CARTA DEL CARDENAL SECRETARIO PAPAL AL DIRECTOR DEL CENTRO DE ESTUDIOS Y RELACIONES CULTURALES
Al p. Benedetto Amore, o.p.
Reverendo padre:
Me es grato comunicarle que el Sumo Pontífice ha acogido con vivo interés y sincera satisfacción la noticia de que el Centro Internacional de estudios y de relaciones culturales, dirigido por usted, dedicará su VII congreso, que tendrá lugar en Bérgamo del 4 al 9 de septiembre de este año, al estudio del tema “Metafísica y ciencias del hombre”. El Papa, mientras alienta el solidario empeño, requerido por la profundización de un argumento tan importante, desea fervientemente que el congreso ayude a sostener una debida toma de conciencia acerca de la tarea insustituible de la metafísica, ciencia del ser qua talis, en sus principios y en sus finalidades últimas, como respuesta a las exigencias fundamentales del espíritu humano, preocupado por sus destinos transcendentes.
Como se sabe, no es posible constituir una filosofía de los valores, que tenga auténtica y duradera influencia en la vida del hombre, tanto en sus aspectos privados como en los sociales, sin la metafísica, la cual interpreta el significado del ser en todos sus contenidos e instancias, aun en el arco de las experiencias terrenas.
Cierto tipo de humanismo fundado sobre un explícito propósito anti-metafísico, que ha irrumpido en tantas expresiones filosóficas de los tiempos modernos, constituye un intencional rescate de lo empírico a partir de lo trascendente, de lo contingente a partir de lo absoluto y, en fin de cuentas, una empresa antirreligiosa. La crisis de las teorías y de los comportamientos, de la moral y del derecho, en el mundo contemporáneo, tiene entre las varias causas, como principal, la del intento de marginar o eliminar la metafísica, sobre la que se funda la innata apertura del hombre hacia la esfera religiosa.
Por otra parte, está fuera de toda discusión el hecho de que el hombre hoy dirige su apasionada atención antes que nada sobre sí mismo y sobre la realidad que lo rodea, en el signo de la experimentación, de la comprobación y de la prontitud. La cultura actual está marcada por el progreso de las ciencias de la naturaleza y del hombre.
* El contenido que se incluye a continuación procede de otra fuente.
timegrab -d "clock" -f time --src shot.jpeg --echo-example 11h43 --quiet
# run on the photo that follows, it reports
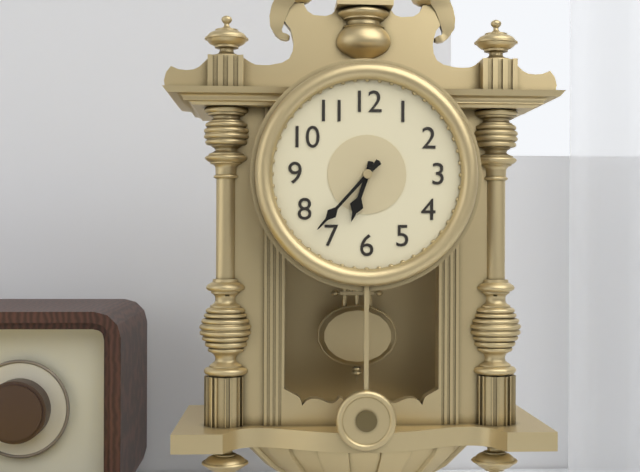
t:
6h37
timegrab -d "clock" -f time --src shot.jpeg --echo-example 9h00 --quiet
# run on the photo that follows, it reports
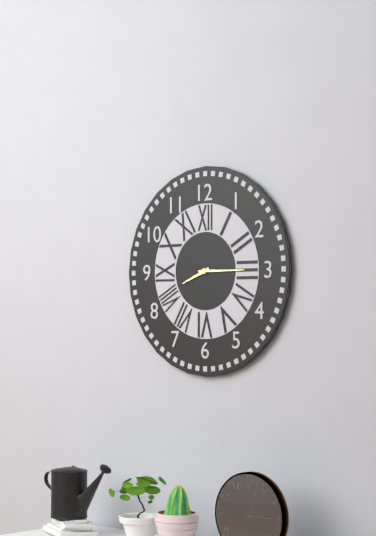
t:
8h15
Ahora bien, el pensador convencido de la necesidad y de la validez del discurso metafísico no considerará tal fenómeno como una amenaza, sino más bien como “signo de los tiempos” y como estímulo para volver a plantear radicalmente el valor insustituible de la metafísica en el marco del continuo progreso científico.
El espíritu humano, si bien deslumbrado por la luz más fácil de lo empírico, está inducido a investigar y profundizar las razones de su propio origen, de su naturaleza y de su destino final, empujado, más que nada, por los dramas dolorosos que marcan la vida misma; último e ineludible, el de la muerte.
El principio de la comprobación empírica, como único criterio válido de discriminación de lo real, incurre en una paradoja insuperable, por el hecho de que él mismo no es empíricamente comprobable, y aparece, pues, como mero postulado no demostrado ni demostrable. Esta contradicción ya fue puesta de manifiesto por Ludwig Wittgenstein, pensador cualificado del “neo-positivismo lógico”, sistema profesado hoy no sólo por filósofos de renombre, sino también por no pocos científicos. Por una parte, él considera que sólo las proposiciones de las ciencias tienen significado, por otra, reconoce que las ciencias mismas no pueden decir nada sobre cuestiones del sentido último de la vida humana, es decir, sobre los problemas más agobiantes y decisivos para el hombre.
Precisamente en este punto se perfila la urgencia insustituible de un diálogo fecundo entre la metafísica y las ciencias del hombre, acogiendo el imperativo socrático “conócete a ti mismo”. Esta cuestión, sobrevolando los siglos, se presentó desafiante también para Immanuel Kant, quien notó expresamente que el problema “qué es el hombre-qué debo hacer y puedo esperar” se presenta como fundamental para la filosofía.
Por otra parte, las ciencias del hombre, por motivo deontológico y debido a los límites de su objeto específico, es decir, en el respeto de su propia autonomía y de sus condicionamientos extrínsecos, no están en condiciones —y renuncian a ello expresamente— de responder a la cuestión última del hombre y de su existir. Pero el silencio metodológico no podrá asumir jamás, en la recta y serena conciencia de los límites de las ciencias, una posición negativa de exclusión, sino más bien de positiva apertura a una esfera más alta.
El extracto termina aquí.